Activity:
Please reproduce part of the Spotify authentication thread word for word, starting with "Skip the custom" and going on through "ViewModels and Activities.".

Extracted text:
===
How to implement Spotify API authentication with PKCE flow in Android app

I’ve been struggling for weeks now trying to integrate Spotify’s authentication system into my Jetpack Compose project. My goal is to create a proper authentication flow that uses PKCE authorization code flow to log users in. Once authenticated, I need to fetch the user’s current playing song data and their profile information. I’m looking to build a ViewModel that manages the entire auth process, including storing access tokens securely and automatically refreshing them when they expire. The state management part is also important since I want to track whether the user is logged in or not. Has anyone successfully implemented this before? Any step by step guidance would be amazing!

totally! the spotify docs r pretty clear. managing state is key - track everything carefully. make sure ur ViewModel deals with tokens right and u shud be good. good luck!

pkce isn’t scary once u get the hang of it. my biggest mistake? not testing the auth callback properly - wasted days figuring out why tokens weren’t returning. make sure your redirect URI matches exactly what’s in your spotify dashboard. trailing slashes matter. also, don’t forget internet permission in ur manifest.

Been there with OAuth flows countless times. Everyone’s talking about manual redirects and token storage, but you’re just rebuilding the wheel.

Skip the custom PKCE headache and automate everything. Set up a workflow that handles Spotify’s entire auth dance - token requests, refreshes, callback handling. Trigger it from your Android app and get clean responses back without the redirect URI mess.

You don’t need to store tokens securely on device or manage refresh logic. Your automation does the heavy lifting while your app just hits authenticated endpoints. When Spotify changes their API, you update one workflow instead of rebuilding your entire auth system.

I use this for every OAuth integration now. Way cleaner than cramming that logic into ViewModels and Activities.

Check out Latenode for this: https://latenode.com

I’m actually working on this exact thing right now. The PKCE flow itself wasn’t too bad, but getting state management right in Jetpack Compose was a pain. Set up your ViewModel to expose auth state through StateFlow and let it handle everything internally. For the flow, make sure you’re generating the code verifier and challenge correctly - use SHA256 for the challenge method. Custom scheme works great for redirects, just set launchMode to singleTask in your manifest for the callback activity. Pro tip: implement proper error handling upfront for when users deny permissions or network calls fail. Saved me hours of debugging. Run token refresh in a background coroutine and update your auth state from there. Clear stored tokens when refresh fails with a 400 response.

Just finished this last month after hitting the same issues. Auth flow works once you set it up right, but the real pain is managing token lifecycle in production. Use a sealed class in your ViewModel for auth states - unauthenticated, loading, authenticated, and error covers most cases. For PKCE, store the code verifier temporarily until callback finishes, then wipe it immediately. Biggest gotcha I hit: users backgrounding the app mid-auth breaks everything. Make your auth ViewModel lifecycle-aware to handle process death. Heads up - Spotify’s rate limiting is brutal during dev, so add exponential backoff for failed requests. User profile and currently playing need different scopes, so grab both upfront or you’ll end up doing auth twice.

I built this same flow 6 months ago and hit a bunch of gotchas. PKCE setup isn’t the hard part - it’s handling the redirect URI on Android that’ll trip you up. Register a custom URL scheme in your manifest and make sure your Activity handles the callback right. For storing tokens, skip SharedPreferences and use EncryptedSharedPreferences instead. The auto-refresh logic is where it gets tricky. Check token expiry before every API call and refresh early. Spotify’s access tokens die pretty fast, so you need solid refresh handling or you’re screwed. Oh, and handle users revoking permissions from Spotify’s end - that one bit me hard.
===
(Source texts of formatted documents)
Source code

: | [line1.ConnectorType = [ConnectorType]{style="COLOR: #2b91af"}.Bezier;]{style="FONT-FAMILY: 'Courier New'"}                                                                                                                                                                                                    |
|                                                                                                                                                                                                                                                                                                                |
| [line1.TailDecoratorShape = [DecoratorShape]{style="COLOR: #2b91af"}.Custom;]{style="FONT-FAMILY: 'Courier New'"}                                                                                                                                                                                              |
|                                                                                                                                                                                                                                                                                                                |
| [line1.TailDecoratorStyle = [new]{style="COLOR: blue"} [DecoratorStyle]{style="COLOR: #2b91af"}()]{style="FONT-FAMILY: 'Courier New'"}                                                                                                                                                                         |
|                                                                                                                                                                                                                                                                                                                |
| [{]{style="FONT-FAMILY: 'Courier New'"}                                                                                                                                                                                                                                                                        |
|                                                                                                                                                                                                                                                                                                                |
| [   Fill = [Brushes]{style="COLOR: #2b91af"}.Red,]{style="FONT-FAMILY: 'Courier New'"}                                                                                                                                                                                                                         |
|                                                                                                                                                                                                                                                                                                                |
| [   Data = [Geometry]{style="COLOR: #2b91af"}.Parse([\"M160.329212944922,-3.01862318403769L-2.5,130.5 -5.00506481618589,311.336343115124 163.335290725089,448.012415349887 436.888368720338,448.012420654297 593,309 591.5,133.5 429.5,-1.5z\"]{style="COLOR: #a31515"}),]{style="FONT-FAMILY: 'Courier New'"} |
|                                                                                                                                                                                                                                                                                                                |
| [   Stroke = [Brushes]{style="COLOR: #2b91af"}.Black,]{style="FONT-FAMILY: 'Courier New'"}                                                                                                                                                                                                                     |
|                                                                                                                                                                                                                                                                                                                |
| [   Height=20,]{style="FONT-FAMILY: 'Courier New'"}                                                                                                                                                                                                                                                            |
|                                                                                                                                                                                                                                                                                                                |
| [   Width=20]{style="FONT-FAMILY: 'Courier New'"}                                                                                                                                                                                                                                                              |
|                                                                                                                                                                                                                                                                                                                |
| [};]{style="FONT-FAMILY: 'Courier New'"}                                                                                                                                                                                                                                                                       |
===
Exercise output:
Skip the custom PKCE headache and automate everything. Set up a workflow that handles Spotify’s entire auth dance - token requests, refreshes, callback handling. Trigger it from your Android app and get clean responses back without the redirect URI mess.

You don’t need to store tokens securely on device or manage refresh logic. Your automation does the heavy lifting while your app just hits authenticated endpoints. When Spotify changes their API, you update one workflow instead of rebuilding your entire auth system.

I use this for every OAuth integration now. Way cleaner than cramming that logic into ViewModels and Activities.